### Порядок выполнения
Напечатайте целиком, без единого изменения, приведённый ниже текст о кризисе Бреттон-Вудской системы.

### Текстовый фрагмент
Между тем, как мы уже отмечали выше, к 1970 г. наметились тренды, которые стали заметными вызовами для внешне стабильной системы. Наиболее значимыми из них были два; хотя они и связаны друг с другом, мы рассмотрим их по отдельности. С одной стороны, после довольно долгого периода прогнозируемого состояния государственных финансов в США правительство столкнулось с необходимостью избыточных трат: во второй половине 1960-х они обусловливались продолжавшейся гонкой вооружений, набиравшей темп космической программой и, что особенно важно, войной во Вьетнаме, требовавшей все более активного американского вмешательства (в 1968 г. она обошлась в $24,5 млрд, что было эквивалентно 16% всех собиравшихся федеральным бюджетом налогов и равнялось почти всему объему бюджетного дефицита [совокупная оценка стоимости вьетнамской войны достигает $850 млрд в современных ценах]). С другой стороны, Бреттон-Вудская система, основываясь не на собственно золотом стандарте, предполагавшем параллельное использование металлических и бумажных денег, а скорее на золотодевизном, не учитывала существенного обстоятельства — присутствия золота в мировой экономике не только в качестве денежного материала и стандарта, но и в виде обычного коммерческого товара. Инфляция, которая все же имела место в большинстве стран, приводила к объективному росту цены золота, использовавшегося в электронной и ювелирной промышленности. Первый скачок цен на золото был отмечен еще в октябре 1960 г., когда его рыночная цена поднималась почти до $40 за унцию, что привело к созданию «золотого пула» и выработке мер быстрого реагирования на конференции в Белладжио в 1964 г. Однако со второй половины 1960-х процесс обесценения доллара стал необратим: весной 1968 г. коммерческая цена металла достигла $40,3 за унцию, а к июлю 1971-го — $40,95, превысив его «монетарную» оценку более чем на 17%. Возникновение в США значительного бюджетного дефицита и появление заметной маржи на рынке золота — пара факторов, в которой первый отчасти обусловливал второй, — стали бомбой, заложенной под хорошо структурированную и долго функционировавшую конструкцию. Учитывая, что к началу 1971 г. объем долларовых обязательств США превысил $70 млрд при золотом запасе, составлявшем в фиксированных ценах всего $12 млрд, нежизнеспособность системы была очевидной.

### Предоставленные строки
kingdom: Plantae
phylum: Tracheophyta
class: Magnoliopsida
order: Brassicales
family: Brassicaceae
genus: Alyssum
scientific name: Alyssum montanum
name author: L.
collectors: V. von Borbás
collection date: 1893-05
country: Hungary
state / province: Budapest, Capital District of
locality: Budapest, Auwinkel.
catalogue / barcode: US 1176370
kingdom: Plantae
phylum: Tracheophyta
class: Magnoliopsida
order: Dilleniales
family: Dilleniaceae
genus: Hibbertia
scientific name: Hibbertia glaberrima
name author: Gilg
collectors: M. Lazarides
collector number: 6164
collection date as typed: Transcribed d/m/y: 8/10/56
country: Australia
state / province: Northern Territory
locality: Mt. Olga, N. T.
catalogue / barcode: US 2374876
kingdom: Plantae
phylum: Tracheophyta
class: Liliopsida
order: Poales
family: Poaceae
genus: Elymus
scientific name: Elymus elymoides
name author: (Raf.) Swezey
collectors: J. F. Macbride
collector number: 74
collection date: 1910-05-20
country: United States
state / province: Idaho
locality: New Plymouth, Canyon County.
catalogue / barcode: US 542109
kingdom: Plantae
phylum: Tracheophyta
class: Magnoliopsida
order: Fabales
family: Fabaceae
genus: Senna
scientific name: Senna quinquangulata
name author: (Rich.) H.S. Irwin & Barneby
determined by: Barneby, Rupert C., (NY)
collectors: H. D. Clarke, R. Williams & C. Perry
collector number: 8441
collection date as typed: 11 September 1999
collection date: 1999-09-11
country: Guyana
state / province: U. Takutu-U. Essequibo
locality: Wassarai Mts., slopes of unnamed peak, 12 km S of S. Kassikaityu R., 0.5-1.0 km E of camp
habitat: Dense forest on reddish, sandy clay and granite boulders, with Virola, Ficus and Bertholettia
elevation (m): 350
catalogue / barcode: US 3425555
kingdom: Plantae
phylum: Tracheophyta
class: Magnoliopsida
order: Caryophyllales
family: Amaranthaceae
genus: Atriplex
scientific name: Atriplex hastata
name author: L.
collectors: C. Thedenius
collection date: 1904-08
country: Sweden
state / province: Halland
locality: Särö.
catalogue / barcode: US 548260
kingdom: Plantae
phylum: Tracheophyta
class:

### Письменное решение
Между тем, как мы уже отмечали выше, к 1970 г. наметились тренды, которые стали заметными вызовами для внешне стабильной системы. Наиболее значимыми из них были два; хотя они и связаны друг с другом, мы рассмотрим их по отдельности. С одной стороны, после довольно долгого периода прогнозируемого состояния государственных финансов в США правительство столкнулось с необходимостью избыточных трат: во второй половине 1960-х они обусловливались продолжавшейся гонкой вооружений, набиравшей темп космической программой и, что особенно важно, войной во Вьетнаме, требовавшей все более активного американского вмешательства (в 1968 г. она обошлась в $24,5 млрд, что было эквивалентно 16% всех собиравшихся федеральным бюджетом налогов и равнялось почти всему объему бюджетного дефицита [совокупная оценка стоимости вьетнамской войны достигает $850 млрд в современных ценах]). С другой стороны, Бреттон-Вудская система, основываясь не на собственно золотом стандарте, предполагавшем параллельное использование металлических и бумажных денег, а скорее на золотодевизном, не учитывала существенного обстоятельства — присутствия золота в мировой экономике не только в качестве денежного материала и стандарта, но и в виде обычного коммерческого товара. Инфляция, которая все же имела место в большинстве стран, приводила к объективному росту цены золота, использовавшегося в электронной и ювелирной промышленности. Первый скачок цен на золото был отмечен еще в октябре 1960 г., когда его рыночная цена поднималась почти до $40 за унцию, что привело к созданию «золотого пула» и выработке мер быстрого реагирования на конференции в Белладжио в 1964 г. Однако со второй половины 1960-х процесс обесценения доллара стал необратим: весной 1968 г. коммерческая цена металла достигла $40,3 за унцию, а к июлю 1971-го — $40,95, превысив его «монетарную» оценку более чем на 17%. Возникновение в США значительного бюджетного дефицита и появление заметной маржи на рынке золота — пара факторов, в которой первый отчасти обусловливал второй, — стали бомбой, заложенной под хорошо структурированную и долго функционировавшую конструкцию. Учитывая, что к началу 1971 г. объем долларовых обязательств США превысил $70 млрд при золотом запасе, составлявшем в фиксированных ценах всего $12 млрд, нежизнеспособность системы была очевидной.